- _Excerpted text_
◆ ◆ ◆ ◆ ◆

Reputation: 1222
This is a difficult one to explain, and not hopeful for a single, simple answer, but thought it's worth a shot. Interested in what might slow down a long Python job that interacts with a Java application.
We have an instance of Tomcat running a fairly complex and robust webapp called Fedora Commons (not to be confused with Fedora the OS), software for storing digital objects. Additionally, we have a python middleware that performs long background jobs with Celery. One particular job is ingesting a 400+ page book, where each page of the book has a large TIFF file, then some smaller PDF, XML, and metadata files. Over the course of 10-15 minutes, derivatives are created from these files and they are added to a single object in Fedora.
Our problem: over the course of ingesting one book, adding files to the digital object in the Java app Fedora Commons slows down very consistently and predictably, but I can't figure out how or why.
I thought a graph of the ingest speeds might help, perhaps it belies a common memory management pattern that those more experienced with Java might recognize:
The top-left graph is timing large TIFFs, being converted to JP2, then ingested into Fedora Commons. The bottom-left is very small XML files, with no derivative being made, ingested as well. As you can see, the slope of their curve slowing down is almost identical. On the right, are those two processes graphed together.
I've been all over the internet trying to learn about garbage collection in Java (GC), trying different configurations, but not having much effect on the slowdown. If it helps, here are some memory configurations we're passing to Tomcat (where the tail-end I believe are mostly diagnostic):
JAVA_OPTS='-server -Xms1g -Xmx1g -XX:+UseG1GC -XX:+DisableExplicitGC -XX:SurvivorRatio=10 -XX:TargetSurvivorRatio=90 -verbose:gc -Xloggc:/var/log/tomcat7/ggc.log -XX:+PrintGCDetails -XX:+PrintGCTimeStamps -XX:+PrintHeapAtGC'
We're working with 12GB
of RAM on this VM.
I realize the number of factors that might result in this behavior are, excuse the pun, off the charts. But we've worked with Fedora Commons and our Python middleware for quite some time, and been mostly successful. This slow down you could set your watch too just feels suspiciously Java / garbage collection related, though I could be very wrong about that too.
Any help or advice for digging in more is appreciated!

◆ ◆ ◆ ◆ ◆

- _Data block_
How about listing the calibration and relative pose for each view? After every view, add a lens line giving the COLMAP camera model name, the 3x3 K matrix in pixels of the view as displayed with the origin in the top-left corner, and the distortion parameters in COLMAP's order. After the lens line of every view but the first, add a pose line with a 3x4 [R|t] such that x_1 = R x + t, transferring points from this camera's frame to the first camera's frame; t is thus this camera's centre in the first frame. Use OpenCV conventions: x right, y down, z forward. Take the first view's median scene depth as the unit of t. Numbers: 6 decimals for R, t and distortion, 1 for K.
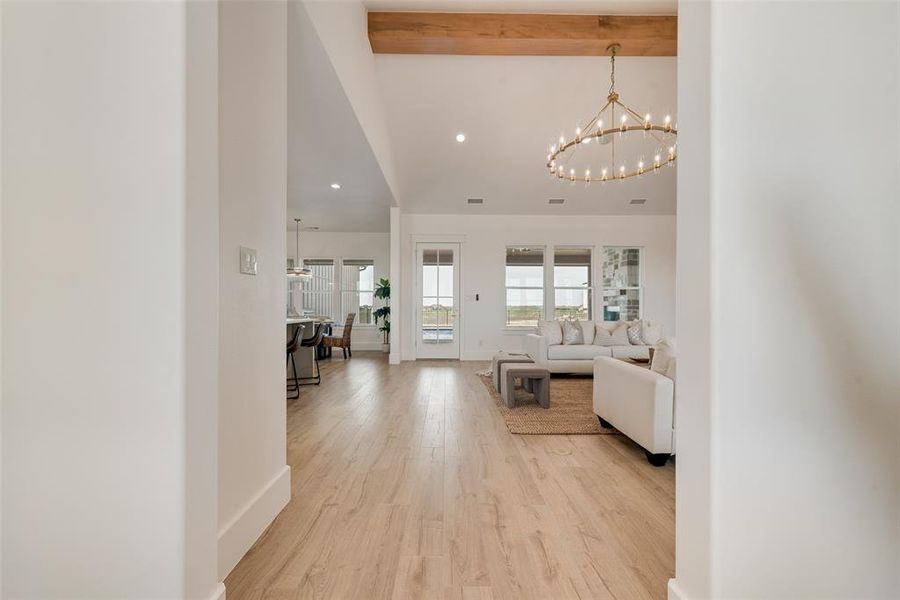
lens RADIAL K [[356.3, 0, 448.8], [0, 356.3, 302.5], [0, 0, 1]] dist [-0.001349, -0.000369]
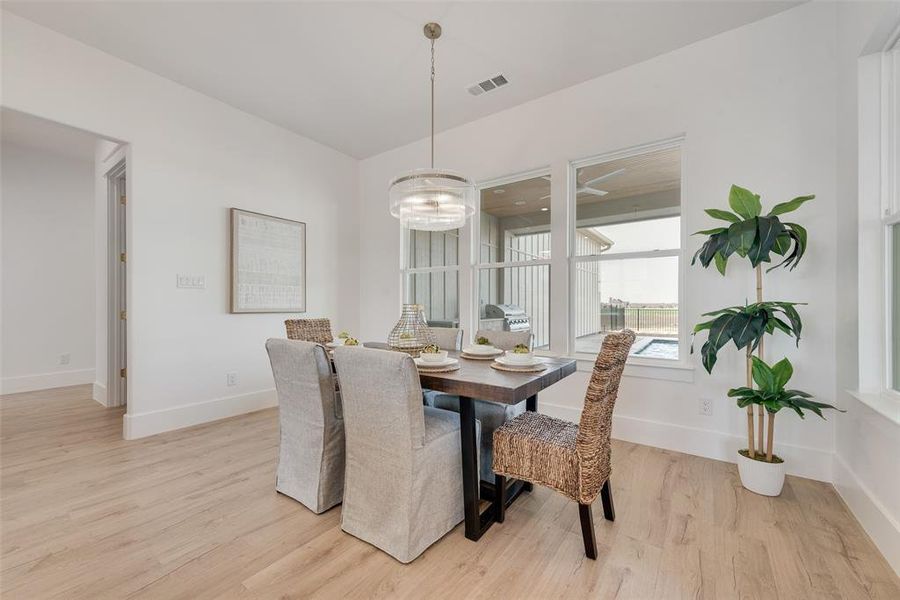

◆ ◆ ◆ ◆ ◆

- _Work item_
Please rewrite the post on the slowing Fedora ingest, beginning at the words "Reputation: 1222" and stopping after "object in Fedora.", with "Tomcat" replaced by "Jetty" everywhere it occurs.

- _Written answer_
Reputation: 1222
This is a difficult one to explain, and not hopeful for a single, simple answer, but thought it's worth a shot. Interested in what might slow down a long Python job that interacts with a Java application.
We have an instance of Jetty running a fairly complex and robust webapp called Fedora Commons (not to be confused with Fedora the OS), software for storing digital objects. Additionally, we have a python middleware that performs long background jobs with Celery. One particular job is ingesting a 400+ page book, where each page of the book has a large TIFF file, then some smaller PDF, XML, and metadata files. Over the course of 10-15 minutes, derivatives are created from these files and they are added to a single object in Fedora.